Top of DOCUMENT EXCERPT

Project Modelling

Faculteit Science and Engineering
Jaar 2019/20
Vakcode WBMA19004
Vaknaam Project Modelling
Niveau(s) bachelor
Voertaal Engels
Periode semester II b

Uitgebreide vaknaam Project Modelling
Leerdoelen At the end of the course, the student is able to:
1. review and reproduce analytical and numerical methods for solving linear 1st order and linear 2nd order ordinary differential equations.
2. to calculate both analytical and numerical solutions of the one-dimensional heat/diffusion equation.
3. construct mathematical models to represent physical phenomena, solve the model using analytical and/or numerical techniques, analyse correctly the results in terms of the physical solution.
4. use mathematical software (Matlab and/or Mathematica) for solving mathematical models that involve differential equations.
5. plan and organize the research work in a team.
6. communicate the research results in both written and oral form.

Bottom of DOCUMENT EXCERPT
Top of INFORMATION PROVIDED

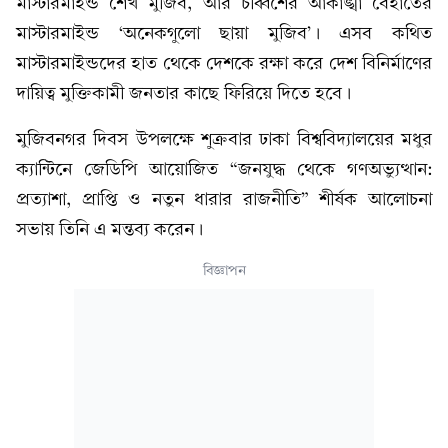
মাস্টারমাইন্ড শেখ মুজিব, আর চব্বিশের আকাঙ্খা বেহাতের
মাস্টারমাইন্ড ‘অনেকগুলো ছায়া মুজিব’। এসব কথিত
মাস্টারমাইন্ডদের হাত থেকে দেশকে রক্ষা করে দেশ বিনির্মাণের
দায়িত্ব মুক্তিকামী জনতার কাছে ফিরিয়ে দিতে হবে।
মুজিবনগর দিবস উপলক্ষে শুক্রবার ঢাকা বিশ্ববিদ্যালয়ের মধুর
ক্যান্টিনে জেডিপি আয়োজিত “জনযুদ্ধ থেকে গণঅভ্যুত্থান:
প্রত্যাশা, প্রাপ্তি ও নতুন ধারার রাজনীতি” শীর্ষক আলোচনা
সভায় তিনি এ মন্তব্য করেন।
বিজ্ঞাপন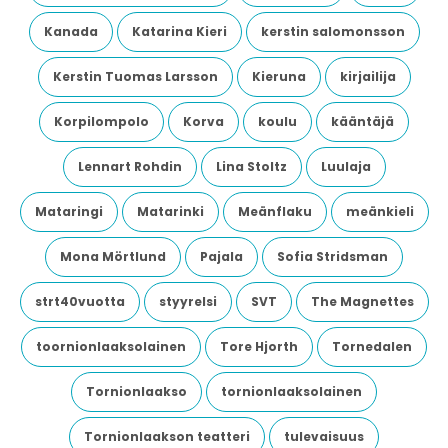
Kanada
Katarina Kieri
kerstin salomonsson
Kerstin Tuomas Larsson
Kieruna
kirjailija
Korpilompolo
Korva
koulu
kääntäjä
Lennart Rohdin
Lina Stoltz
Luulaja
Mataringi
Matarinki
Meänflaku
meänkieli
Mona Mörtlund
Pajala
Sofia Stridsman
strt40vuotta
styyrelsi
SVT
The Magnettes
toornionlaaksolainen
Tore Hjorth
Tornedalen
Tornionlaakso
tornionlaaksolainen
Tornionlaakson teatteri
tulevaisuus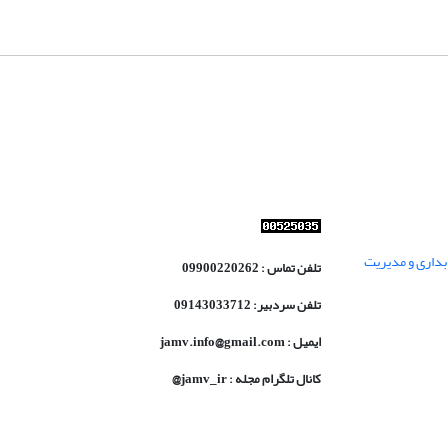
داری و مدیریت
تلفن تماس : 09900220262
تلفن سردبیر: 09143033712
ایمیل : jamv.info@gmail.com
کانال تلگرام مجله : jamv_ir@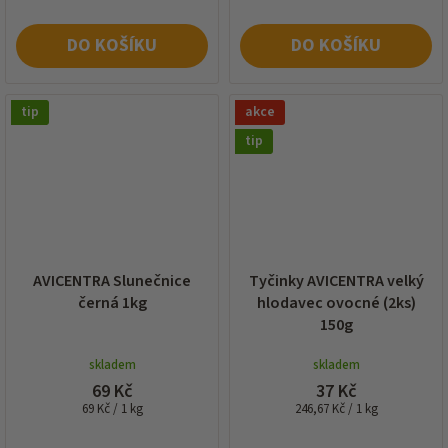
DO KOŠÍKU
DO KOŠÍKU
tip
akce
tip
AVICENTRA Slunečnice
Tyčinky AVICENTRA velký
černá 1kg
hlodavec ovocné (2ks)
150g
skladem
skladem
69 Kč
37 Kč
Měrná
Měrná
69 Kč / 1 kg
246,67 Kč / 1 kg
cena:
cena: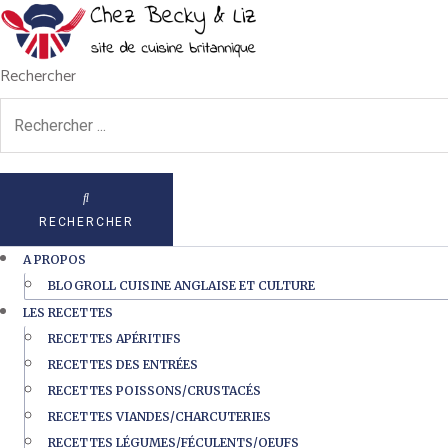
Rechercher
RECHERCHER
A PROPOS
BLOGROLL CUISINE ANGLAISE ET CULTURE
LES RECETTES
RECETTES APÉRITIFS
RECETTES DES ENTRÉES
RECETTES POISSONS/CRUSTACÉS
RECETTES VIANDES/CHARCUTERIES
RECETTES LÉGUMES/FÉCULENTS/OEUFS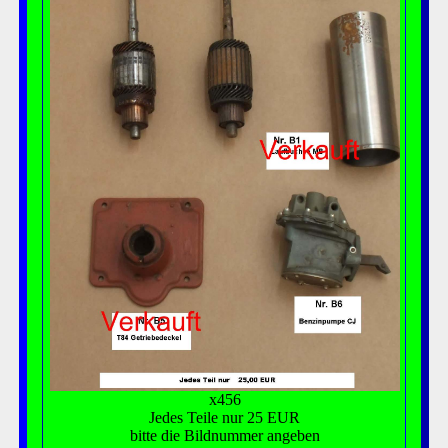
x456
Jedes Teile nur 25 EUR
bitte die Bildnummer angeben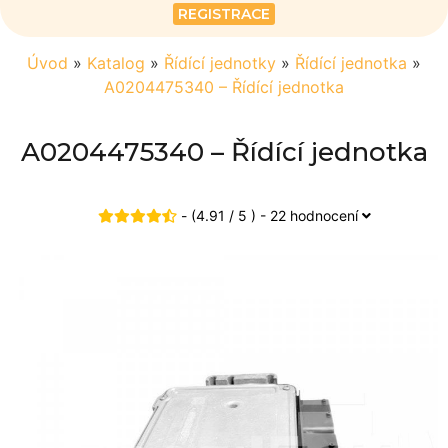
REGISTRACE
Úvod
»
Katalog
»
Řídící jednotky
»
Řídící jednotka
»
A0204475340 – Řídící jednotka
A0204475340 – Řídící jednotka
- (4.91 / 5 ) - 22 hodnocení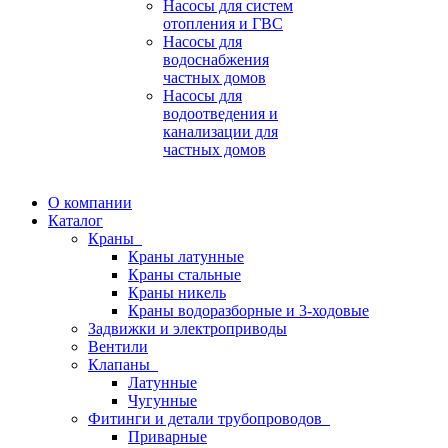
Насосы для систем
отопления и ГВС
Насосы для
водоснабжения
частных домов
Насосы для
водоотведения и
канализации для
частных домов
О компании
Каталог
Краны
Краны латунные
Краны стальные
Краны никель
Краны водоразборные и 3-ходовые
Задвижки и электроприводы
Вентили
Клапаны
Латунные
Чугунные
Фитинги и детали трубопроводов
Приварные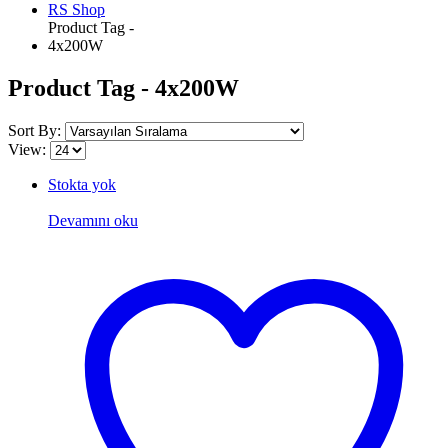
RS Shop
Product Tag -
4x200W
Product Tag - 4x200W
Sort By:
View:
Stokta yok
Devamını oku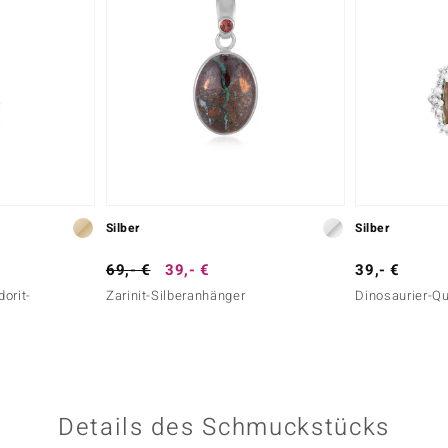
Silber
Silber
69,- €
39,- €
39,- €
orit-
Zarinit-Silberanhänger
Dinosaurier-Q
Details des Schmuckstücks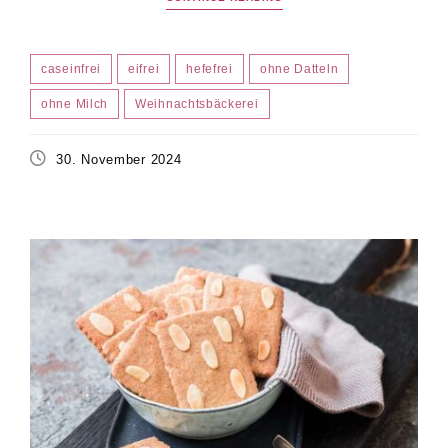
caseinfrei
eifrei
hefefrei
ohne Datteln
ohne Milch
Weihnachtsbäckerei
30. November 2024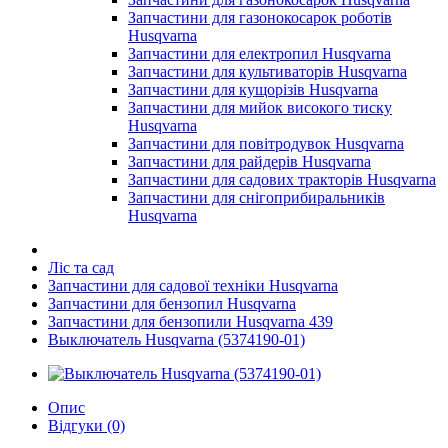
Запчастини для газонокосарок роботів
Husqvarna
Запчастини для електропил Husqvarna
Запчастини для культиваторів Husqvarna
Запчастини для кущорізів Husqvarna
Запчастини для мийок високого тиску
Husqvarna
Запчастини для повітродувок Husqvarna
Запчастини для райдерів Husqvarna
Запчастини для садових тракторів Husqvarna
Запчастини для снігоприбиральників
Husqvarna
Ліс та сад
Запчастини для садової техніки Husqvarna
Запчастини для бензопил Husqvarna
Запчастини для бензопили Husqvarna 439
Выключатель Husqvarna (5374190-01)
Опис
Відгуки (0)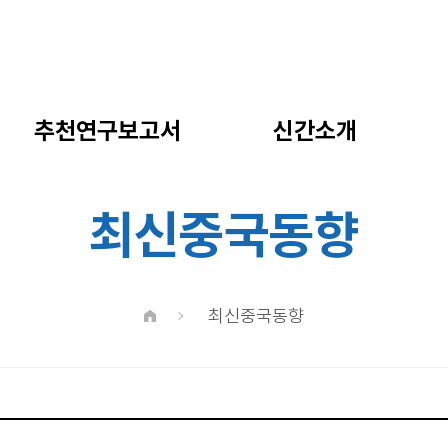
추천연구보고서
신간소개
최신중국동향
최신중국동향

Bottom of INFORMATION PROVIDED

= WORK INSTRUCTIONS =
A: In the course description, which mathematical software does the student learn to use for solving models that involve differential equations?
B: Duplicate the course description from "3. construct mathematical" up to and including "the physical solution.".

= TASK-BY-TASK OUTPUTS =
A: Matlab and/or Mathematica.

B:
3. construct mathematical models to represent physical phenomena, solve the model using analytical and/or numerical techniques, analyse correctly the results in terms of the physical solution.